Fall is hunting season, and everyone he runs into is armed, which keeps the senses heightened. From goose and bear through to deer and moose seasons, he’s walking the woods in a red jacket looking for camouflaged people with guns. He’s well aware they have the upper hand if they’re not in a good mood.

“When winter rolls around, we’re checking ice fishermen and are out on the snowmobile trails, which have speed limits just like the highways, so we put radar on them,” says McKee. “They have to be registered just like a car and drivers have to have a license. They never stay on the trails, so I get them back on, give ’em a couple tickets.”

Spring brings nuisance animals like skunks and raccoons.

A New Hampshire native, McKee grew up hunting and fishing with his grandfather, and they often encountered game wardens who checked their licenses. McKee realized he could earn a living helping people and being outside, and by the time he was a teenager his mission was to become a conservation officer. He made it happen at Colby-Sawyer, where he geared his education to meeting his goal. Courses on flora and fauna identification, ecology and animal behavior combined with White Mountain history, English and writing (he writes a lot of reports) to create the perfect interdisciplinary background for a multi-faceted job that demands critical thinking, clear communication and on-the-spot decision making.

“I have a lot of fond memories of Colby-Sawyer,” says McKee. “My education was outside and hands-on whenever possible, and that’s the way I like it -- interactive rather than always in a classroom.”

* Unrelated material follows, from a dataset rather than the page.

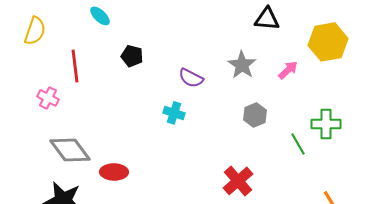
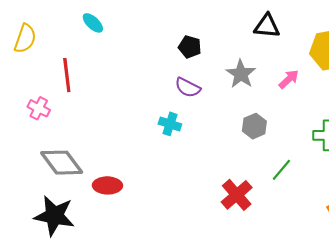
black pentagon: (132, 56) -> (190, 47), moved
green line: (298, 144) -> (281, 170), moved, turned 70

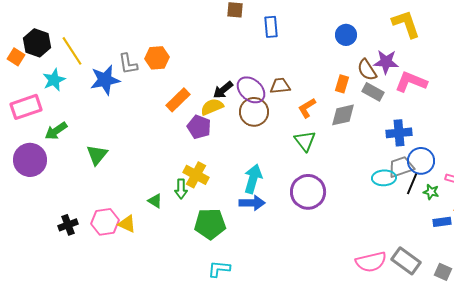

Interactive is one way to describe McKee’s job -– he’s been shot at and in three fights. The worst was in 2011, when he saw an intoxicated boater knock over a couple kayaks. When McKee was finally able to board the boat, a punch broke his eye socket and he lost his vision for more than a week. The boater spent seven years in jail.

“There’s never a dull moment on the job,” says McKee. “My calls could be anything; the other day it was an owl that flew through a window into someone’s house, so I went down to get that, and then I checked fishermen on a local pond. I washed the cruiser, which didn’t make a bit of difference with the salt, but they wanted it washed; then I went home to do paperwork, got a call for a raccoon in someone’s garage and took care of that, went off duty, polished all my gear and then at nine o’clock got called out for a snowmobile accident. Not too long ago we had a drowning, so we went up there to look for the person. It all depends, on any given day.”

As a member of the dive team, McKee is called on for both evidence dives -– looking for a safe reportedly dumped in the Merrimack River, for example (he found six -– but not the one in question), and recovery.

“It’s not fun; we know we’re going to find a body, which is like looking for a needle in a haystack,” says McKee, “but it’s nice to bring closure to families. It’s good to bring loved ones back home.”

In 2010, McKee was honored with the Fish and Game Law Enforcement Division's Life Saving Award for his quick thinking and extraordinary first-aid skills in response to a car accident.

Is the life of a conservation officer what he thought it would be? “It’s better,” McKee says with a grin. “If you do what you love, it’s not work."